Прекрасные и обреченные. Трилогия
Шрифт:
– Откуда вы? – поинтересовался Энтони. Ответ он знал, но при виде ее красоты все мысли из головы испарились.
– Из Канзас-Сити, штат Миссури.
– Ее оттуда выставили сразу же после введения запрета на продажу сигарет.
– Так там запретили сигареты? Чувствую руку дедушки-праведника.
– Ведь он реформатор или что-то в этом роде?
– Мне приходится за него краснеть.
– Мне тоже, – призналась Глория. – Ненавижу реформаторов, особенно тех, что стремятся переделать меня.
– И много таких?
– Полно.
Энтони поспешил согласиться, но ему сделалось любопытно, кто дерзнул разговаривать в подобном тоне с такой личностью, как Глория.

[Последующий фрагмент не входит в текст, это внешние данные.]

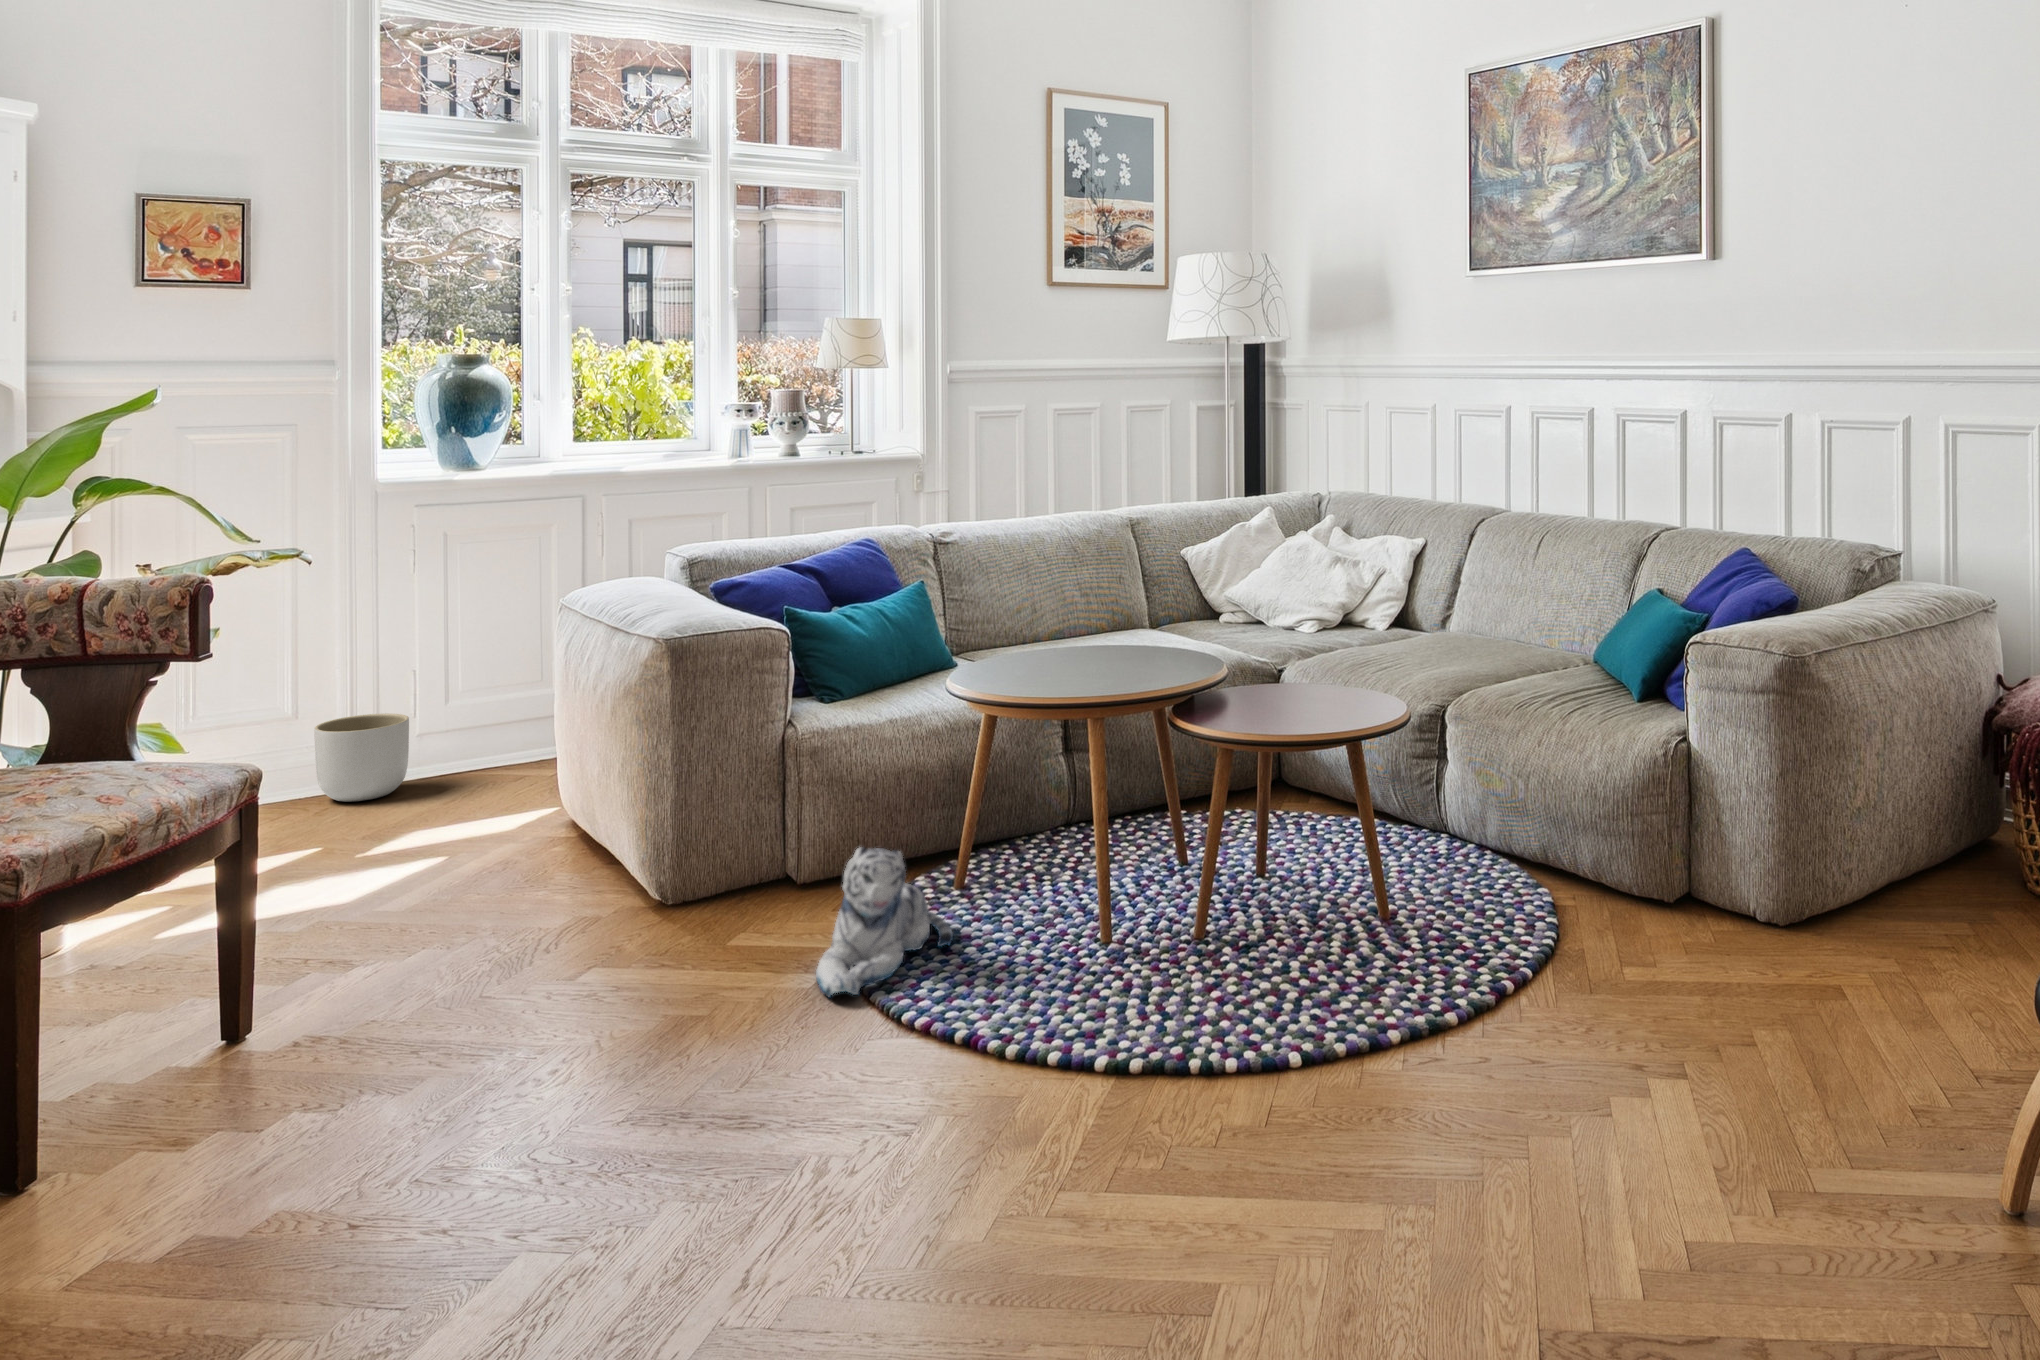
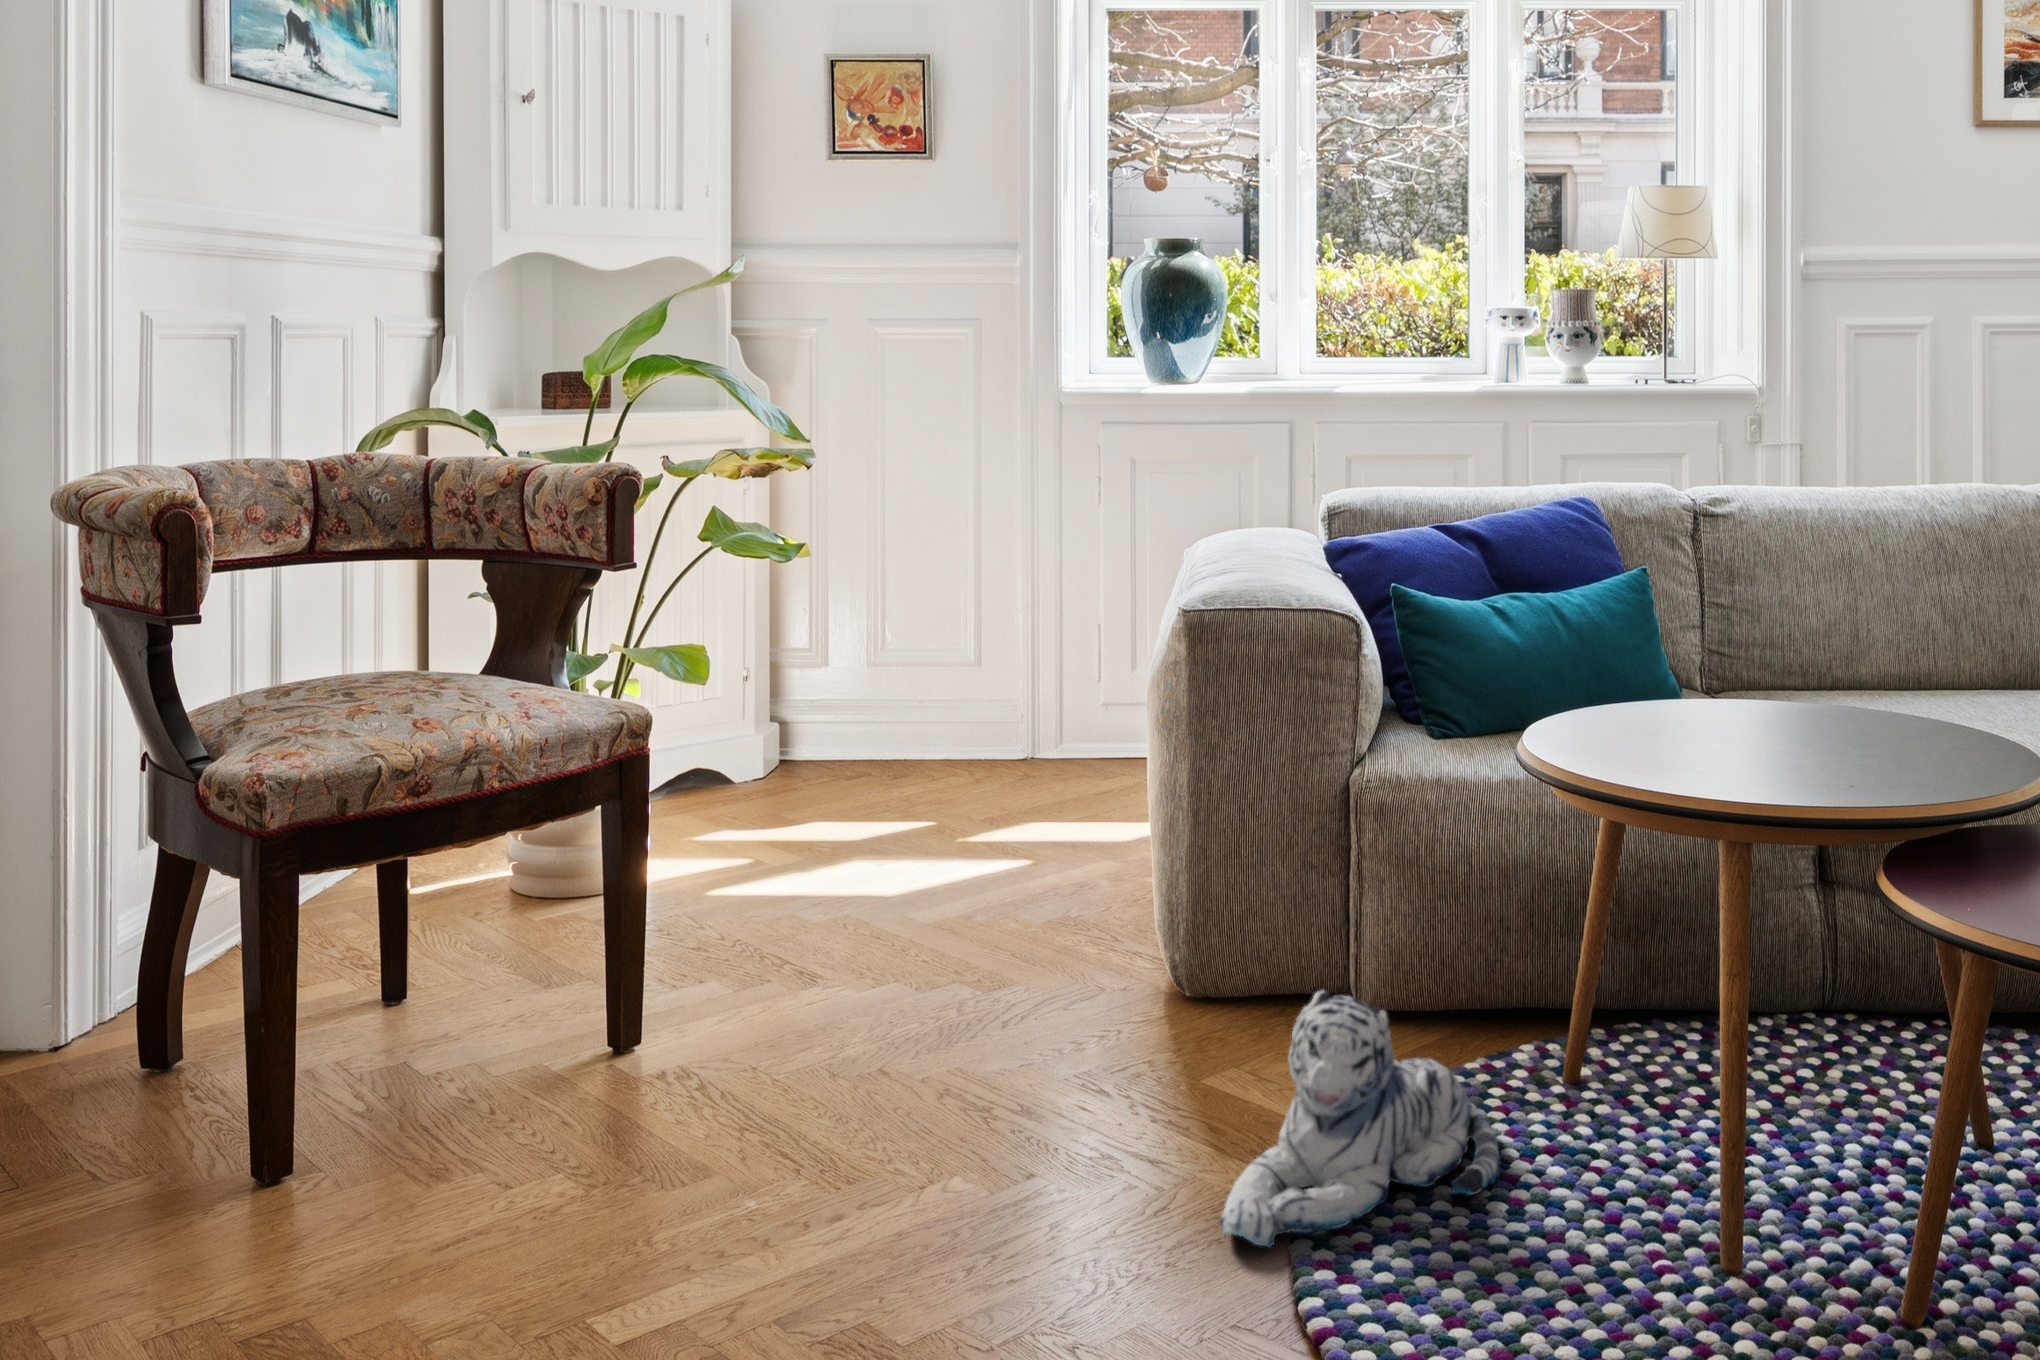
planter: present [314,714,409,802] -> none [978,672,1076,775]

– А еще есть реформаторы более утонченные, – продолжала Глория. – Те, что передают жуткие истории, которые якобы о вас слышали, и не преминут упомянуть, как яростно вас защищали от злобных нападок.
Энтони наконец рассмотрел, что глаза у девушки серые, очень спокойные и невозмутимые, и когда их взгляд останавливался на его персоне, понимал, что хотел сказать Мори, утверждая, что Глория одновременно юна и стара как мир. Она всегда говорила только о себе, как прелестное дитя, и ее замечания по поводу собственных пристрастий были неожиданными и полными искренности.

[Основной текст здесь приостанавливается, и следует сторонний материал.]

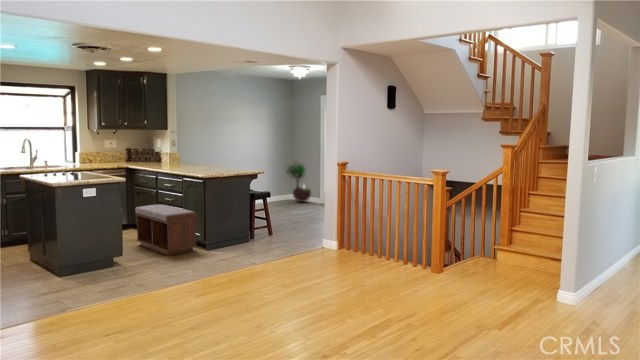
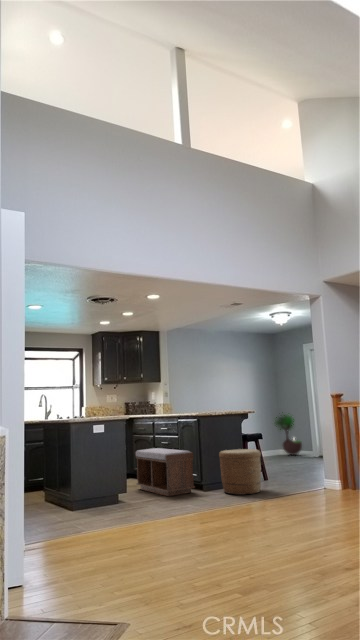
woven basket: none [223,210,265,255] -> present [219,449,261,495]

– Должен признаться, – начал серьезно Энтони, – что даже я кое-что о вас слышал.
Мгновенно насторожившись, Глория выпрямилась. Глаза нежного серого оттенка незыблемой гранитной скалы встретились с его взглядом.
– Расскажите, и я поверю. Всегда верю тому, что обо мне говорят. А вы?
– Всенепременно! – дружно откликнулись оба юноши.
– Тогда рассказывайте.
– Право, не знаю, стоит ли?.. – поддразнил девушку Энтони, не в силах сдержать улыбку. Ее интерес был совершенно очевидным, а поглощенность собственной персоной выглядела почти смешной.
– Он имеет в виду твое прозвище, – вмешался кузен Глории.
– Какое прозвище? – поинтересовался Энтони с вежливым недоумением.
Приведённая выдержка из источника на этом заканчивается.